El Festival de Mujeres Asadoras se festeja hace más de 6 años. Es un festival muy joven, pero que ya está en el podio de los más concurridos. Tiene su fama y los cordobeses no nos lo perdemos. Casi 20 mujeres de toda la provincia preparan sus parrillas, afilan sus cuchillos y despliegan su magia. Cada una con su rito, su truco y su receta para hacer el mejor asado.

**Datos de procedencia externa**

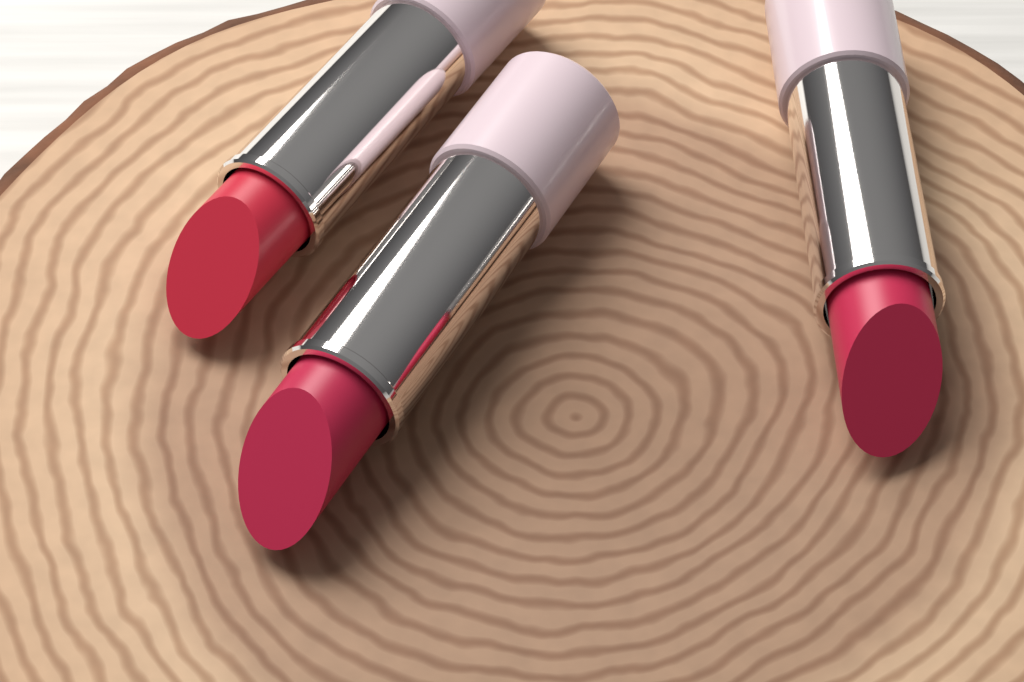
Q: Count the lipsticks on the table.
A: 3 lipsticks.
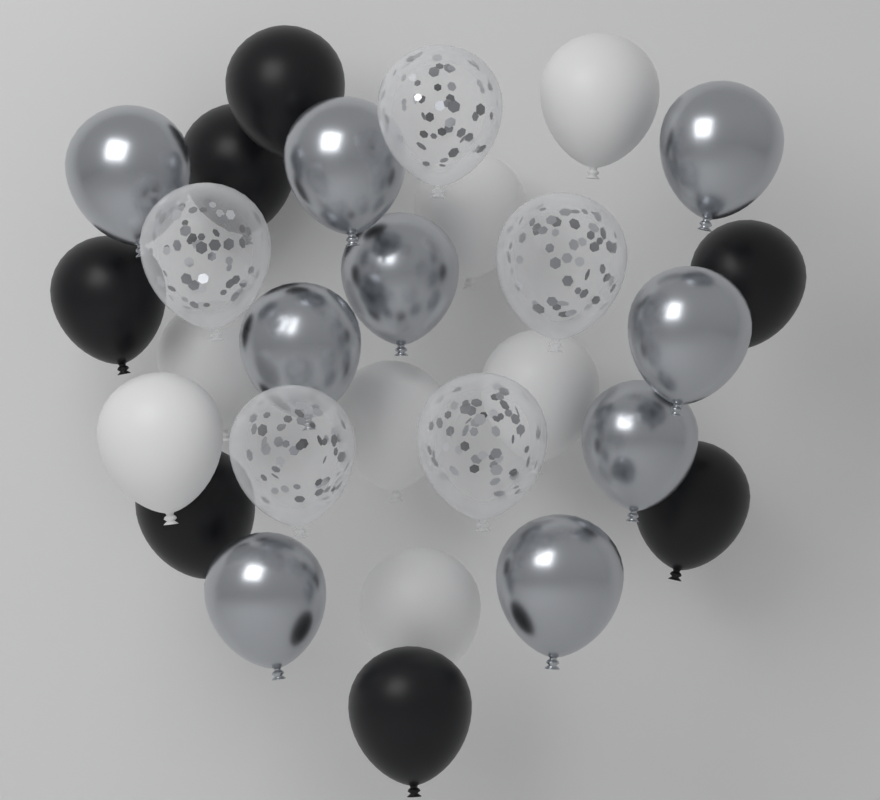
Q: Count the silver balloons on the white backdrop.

El primer premio es en cocción de costillares. Las competidoras se organizan de a dos. La competición es sana, divertida y justa. Los equipos conformados por estas duplas están bien organizados. Cada una tiene su tarea y la respeta a rajatabla. Por un lado, está la fogonera, que se encarga de seleccionar la leña y preparar el fuego. Por otro, la asadora. Esta última es la más importante. Ya que todas las decisiones son de ella. Es la directora ejecutiva: dice cuándo sacar las brasas o moverlas, cuándo dar vuelta la carne. Ella es la que decide cuándo está listo el manjar.

¿Quién evalúa?

Los jurados evalúan varios puntos. La preparación de la carne, por ejemplo, tiene un puntaje especial. El sabor y el grado de la cocción, también. Todas estas características influyen en la elección final de una campeona nacional del asado. En todas las ediciones, el jurado está compuesto por mujeres y hombres. Sin embargo, en la edición 2019, estuvo compuesto solo por hombres, a modo de excepción. Además, existe todo un rito que le pone una mística especial a este evento. Es la vestimenta de las asadoras. Estas se visten de gauchas y, entre ponchos, bombachas y sombreros, asan la carne. El estilo gauchesco le da el toque tradicional a la escenografía.

En Córdoba, las mujeres asamos. ¿Comemos un asadazo?